Il Tribunale dell’Unione europea ha stabilito che il prestito ponte che nel 2008 lo Stato italiano concesse ad Alitalia era illegittimo e che violava le norme del mercato comune, “in quanto conferiva un vantaggio economico finanziato con risorse statali, che non sarebbe stato concesso da un investitore privato avveduto”. L’organismo comunitario ha pertanto decretato che tali aiuti, di 300 milioni di euro, siano restituiti. A essere colpita, però non è la nuova Cai-Alitalia, sorta in regime di discontinuità con la vecchia compagnia, ma la vecchia.
Nella sua decisione, la Cgue ha aggiunto anche che la cessione dei beni della vecchia compagnia alla nuova Cai è invece legittima, in quanto le transazioni sarebbero state effettaute a prezzi di mercato. In tutto questo, la corte ha anche respinto i ricorsi presentati da Ryanair, secondo cui “ordinare il recupero dell’aiuto presso Alitalia anzichè presso Cai avere pregiudicato in modo sostanziale la sua posizione concorrenziale”. La compagnia aerea low cost, ora, dovrà pagare le spese processuali.

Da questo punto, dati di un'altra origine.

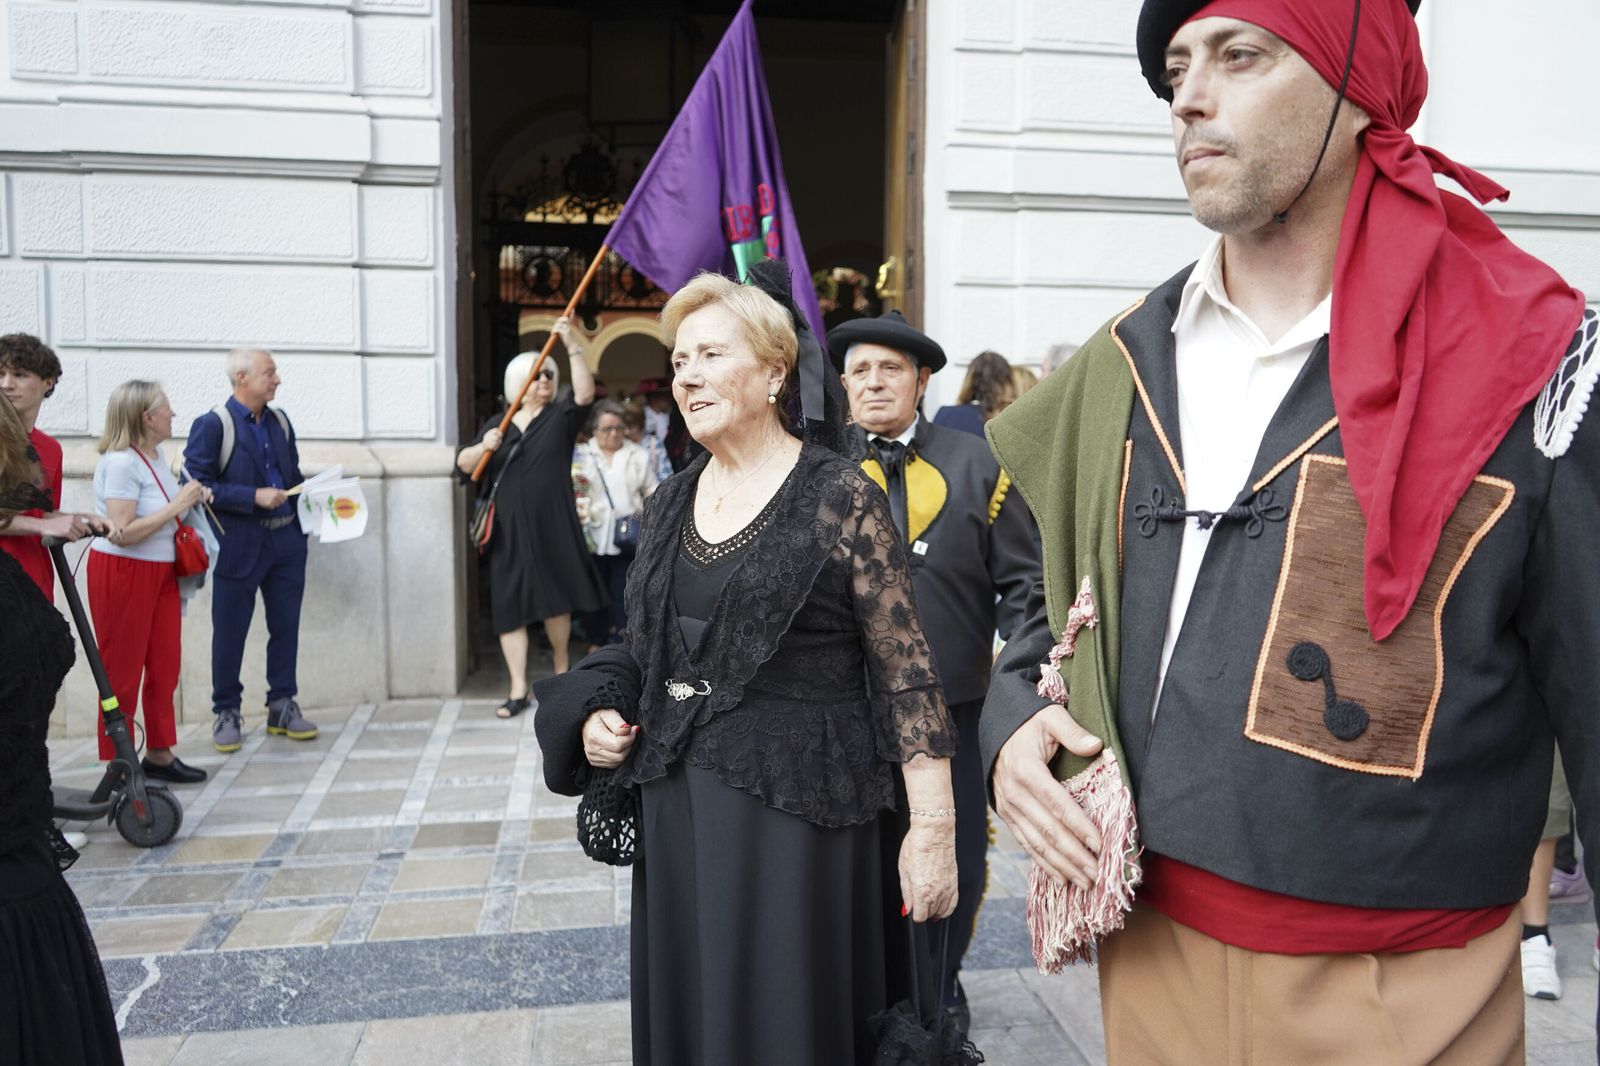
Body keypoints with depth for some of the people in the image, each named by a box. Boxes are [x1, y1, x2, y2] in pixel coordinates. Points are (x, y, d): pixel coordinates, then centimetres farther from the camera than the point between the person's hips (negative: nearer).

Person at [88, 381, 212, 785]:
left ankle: (159, 754, 21)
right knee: (122, 672, 2)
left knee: (164, 667, 10)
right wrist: (177, 505, -20)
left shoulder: (155, 456, 8)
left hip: (160, 571, 8)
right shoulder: (120, 462, -18)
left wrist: (192, 498, 5)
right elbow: (124, 532, -23)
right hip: (122, 573, -8)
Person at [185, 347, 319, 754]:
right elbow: (198, 484, -13)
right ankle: (226, 713, 18)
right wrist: (254, 496, -19)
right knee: (230, 632, 4)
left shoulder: (280, 421, 12)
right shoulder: (212, 425, -8)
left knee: (285, 626, 10)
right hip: (240, 544, -5)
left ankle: (282, 706, 21)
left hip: (286, 538, 6)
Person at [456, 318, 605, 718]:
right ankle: (519, 690, 3)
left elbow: (585, 393, -13)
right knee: (510, 607, -1)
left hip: (552, 528, -2)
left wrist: (572, 345, -21)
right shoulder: (497, 424, 12)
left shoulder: (560, 418, 5)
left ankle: (561, 666, 30)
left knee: (556, 600, 6)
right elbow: (464, 464, 9)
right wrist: (483, 447, -12)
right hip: (509, 531, 2)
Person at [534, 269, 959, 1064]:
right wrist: (597, 716, 0)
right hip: (678, 812, 6)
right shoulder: (668, 506, 9)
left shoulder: (840, 497, -9)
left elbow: (906, 674, -10)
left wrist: (933, 826, -14)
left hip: (798, 811, -5)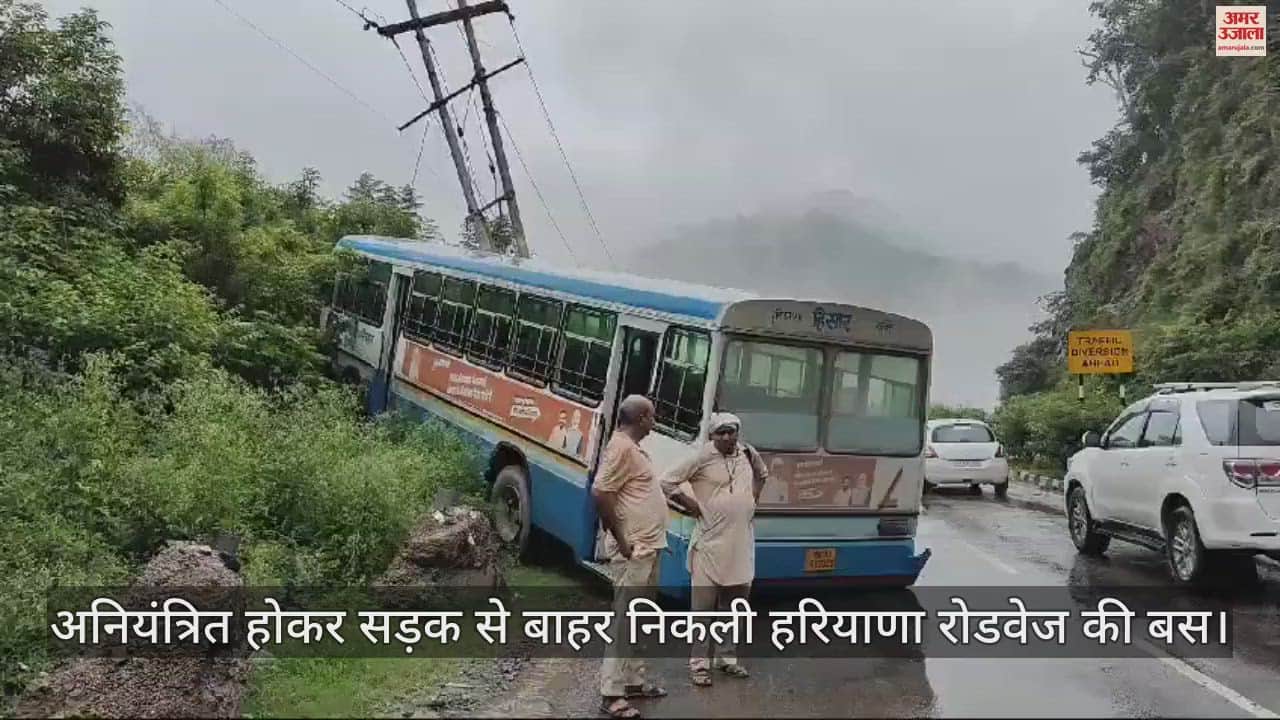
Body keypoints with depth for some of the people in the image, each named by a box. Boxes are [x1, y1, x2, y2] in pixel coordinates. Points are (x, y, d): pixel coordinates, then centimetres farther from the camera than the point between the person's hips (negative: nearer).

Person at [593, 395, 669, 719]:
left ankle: (634, 680, 29)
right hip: (635, 551, -10)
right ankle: (611, 693, 1)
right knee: (624, 621, -5)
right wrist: (621, 541, -20)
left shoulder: (633, 447, 13)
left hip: (649, 548, 10)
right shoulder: (621, 447, -18)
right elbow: (600, 493, -24)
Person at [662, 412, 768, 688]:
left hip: (741, 544, 6)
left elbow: (762, 474, 29)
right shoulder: (702, 458, -11)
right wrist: (691, 504, -11)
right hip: (710, 544, -6)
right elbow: (667, 482, -9)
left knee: (733, 603, 15)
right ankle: (699, 663, 6)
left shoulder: (748, 453, 7)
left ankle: (727, 657, 27)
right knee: (704, 605, -1)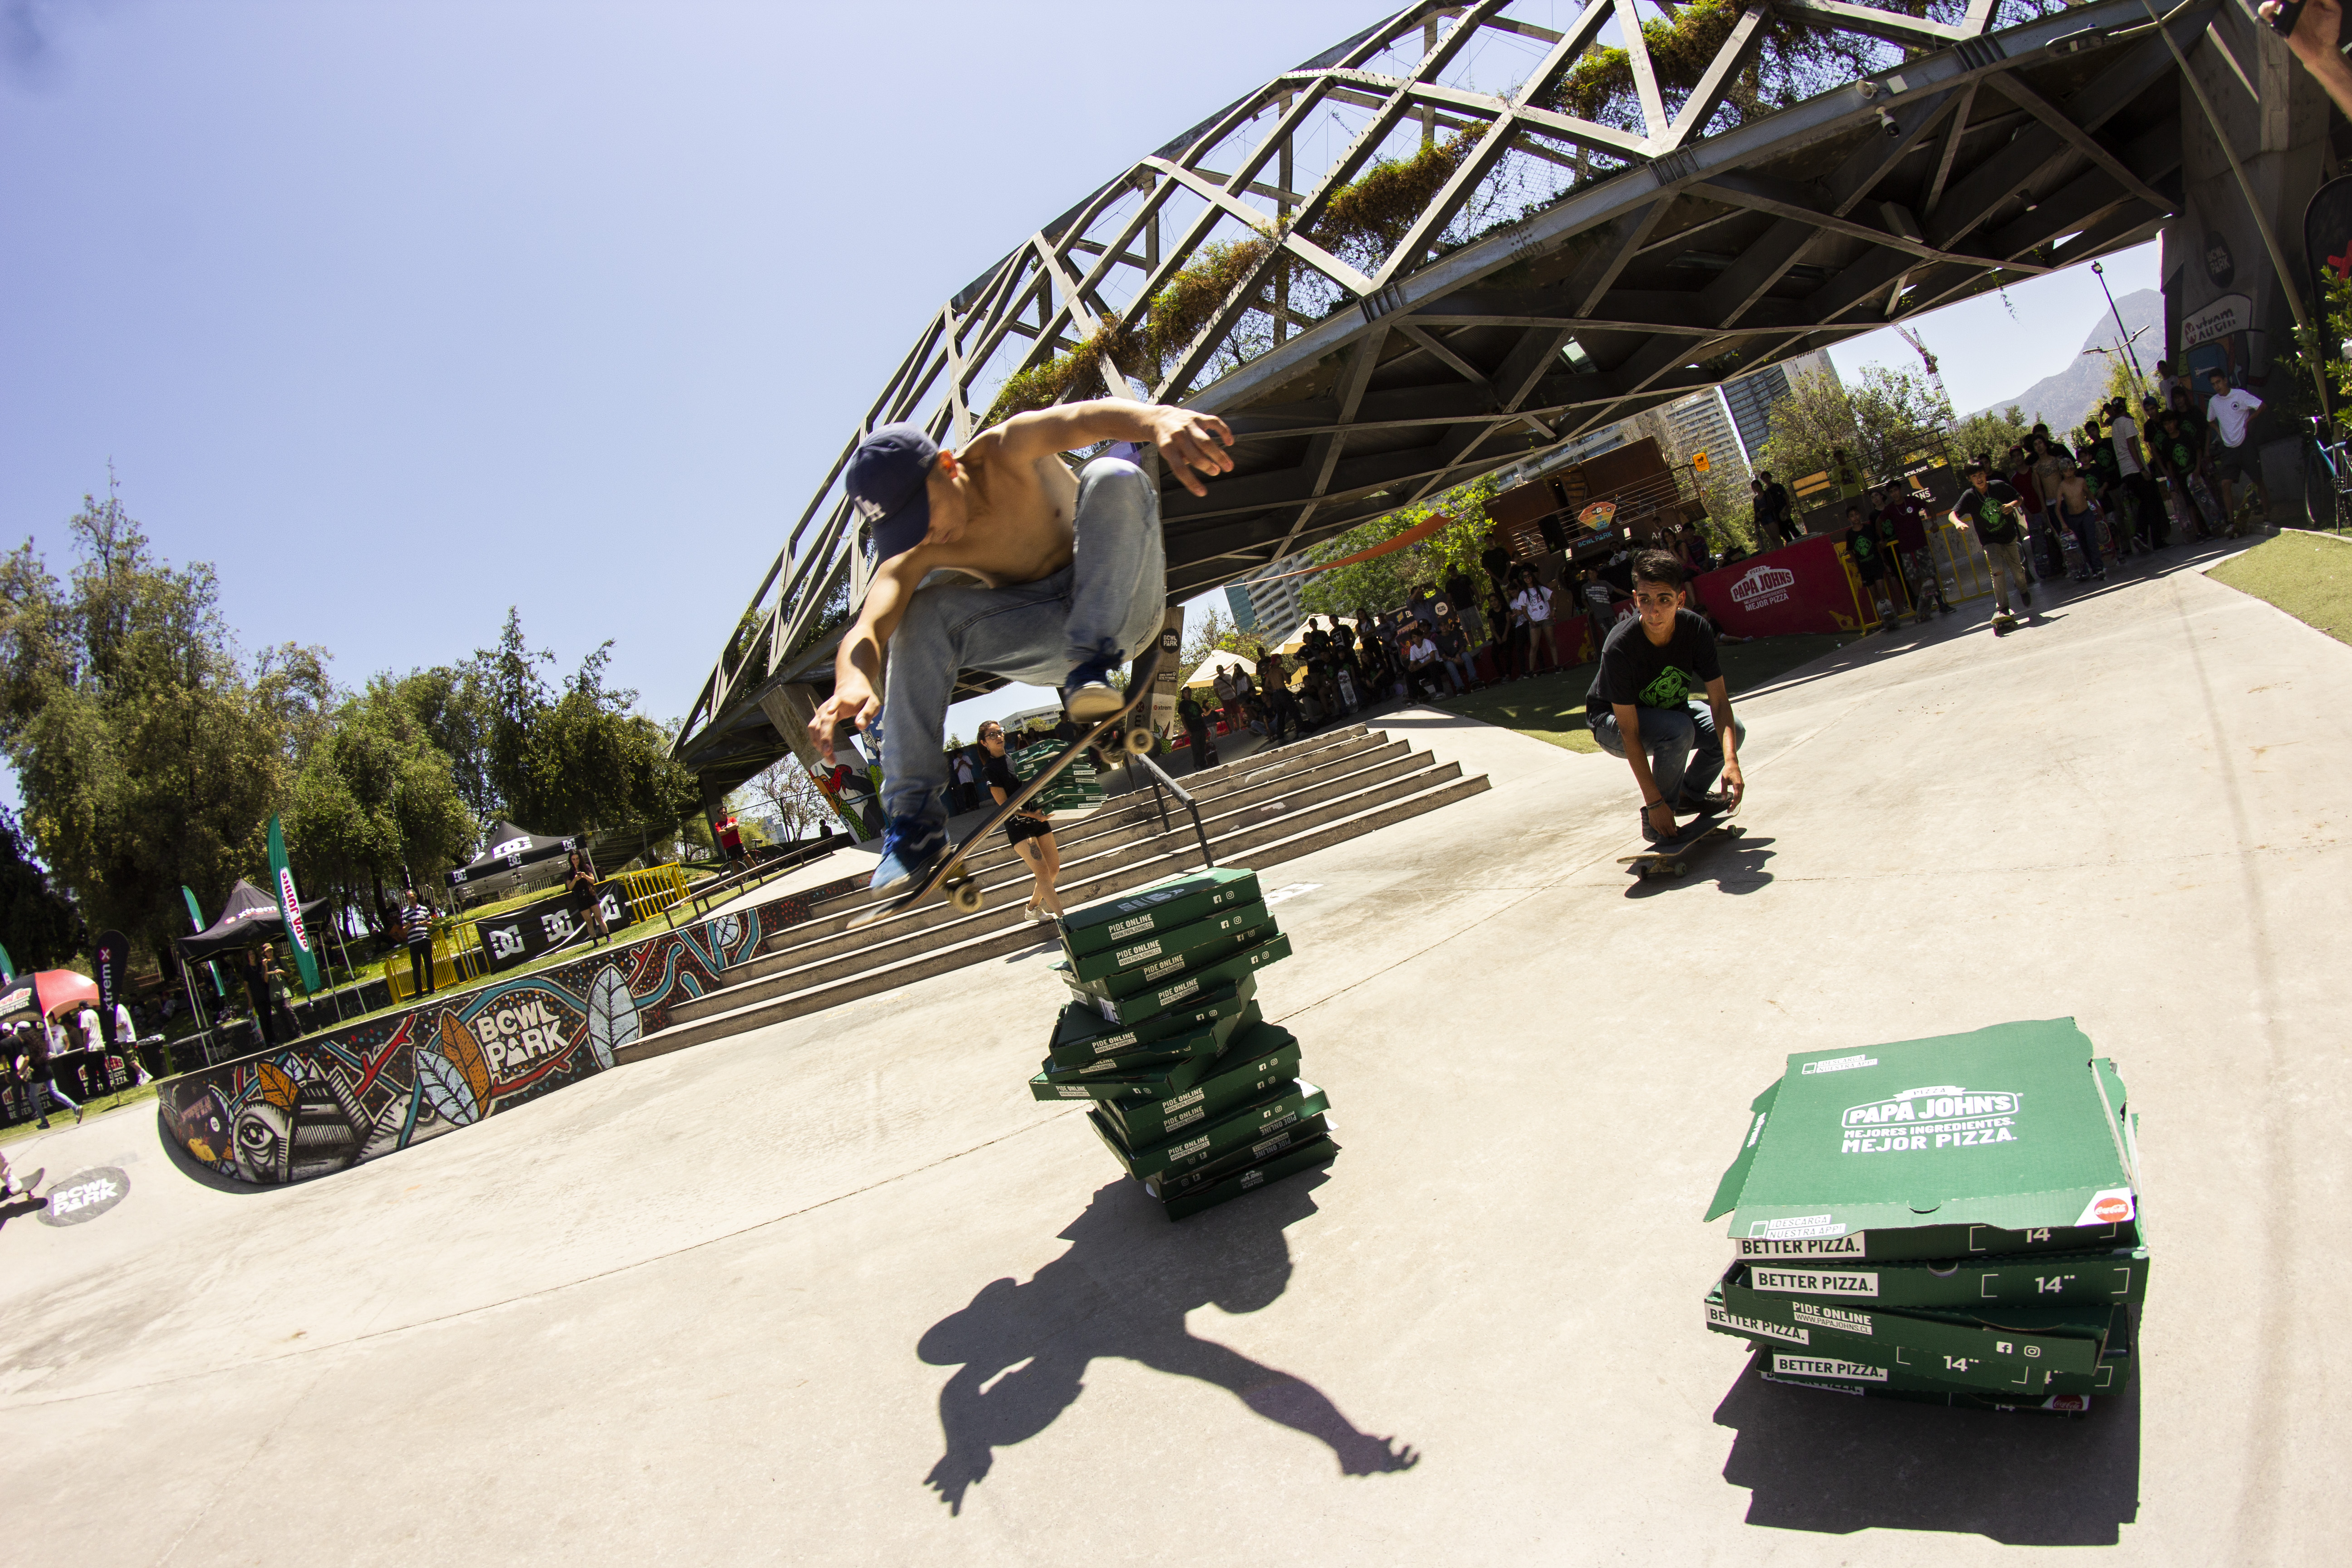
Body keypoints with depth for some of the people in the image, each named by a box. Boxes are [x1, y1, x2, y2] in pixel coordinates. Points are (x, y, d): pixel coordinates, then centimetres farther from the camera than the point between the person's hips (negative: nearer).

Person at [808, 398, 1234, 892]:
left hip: (1124, 604, -3)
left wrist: (1160, 418, -62)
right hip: (1047, 638, 3)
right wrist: (854, 681, -53)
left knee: (1113, 479, -29)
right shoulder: (914, 551, -12)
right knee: (921, 614, -22)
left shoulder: (1006, 452, -20)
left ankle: (1092, 667, -33)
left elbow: (1084, 417, -40)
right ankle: (914, 816, -24)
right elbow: (868, 627, -28)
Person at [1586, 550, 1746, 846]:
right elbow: (1629, 732, -32)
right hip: (1612, 722, -5)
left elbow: (1719, 702, -20)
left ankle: (1689, 795, 12)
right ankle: (1655, 823, -14)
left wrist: (1731, 761, -37)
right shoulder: (1620, 647, -34)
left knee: (1733, 731, -15)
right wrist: (1654, 802, -34)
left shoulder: (1696, 629, -22)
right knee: (1679, 729, -33)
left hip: (1669, 709, 5)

Il vettore irlandese, infatti, sosteneva che la restituzione dei 300 milioni fosse dovuta dalla nuova Alitalia, nata nel gennaio del 2009 sotto la guida del presidente Roberto Colaninno e del CEO Rocco Sabelli che avrebbe in un certo modo ottenuto vantaggi dal prestito statale.
Ma il “duello” tra Cai-Alitalia e Ryanair era iniziato nei giorni scorsi anche al di fuori delle aule di giustizia comunitarie per concentrarsi nei cieli. In ballo la supremazia del trasporto aereo in Italia, dove una dichiarazione ufficiale del vettore irlandese diceva di essere diventata la compagnia numero 1 nella Penisola, battendo l’azienda tricolore per 28,1 milioni di passeggeri contro 25.
I documenti ufficiali dell’Ente nazionale per l’aviazione civile indicano invece che le persone che hanno volato su aerei del vettore guidato da Michael O’Leary sono stati poco più di 22 milioni. L’Enac, in realtà, ha anche mostrato delle perplessità sui dati che il management della compagnia ha reso noto in riferimento al load factor dei suoi aeromobili, vale a dire la percentuale media di posti occupati per ogni volo da o per l’Italia: a fronte dell’82% comunicato da Ryanair, le cifre dell’ente – ottenute calcolando i posti offerti con i passeggeri che effettivamente hanno viaggiato – indicano che il coefficiente di riempimento sarebbe del 76%.
Il problema vero, in realtà, è che l’azienda irlandese è quotata in Borsa e quei risultati sull’andamento industriale rappresentano un fattore determinante nella valutazione delle quote azionarie.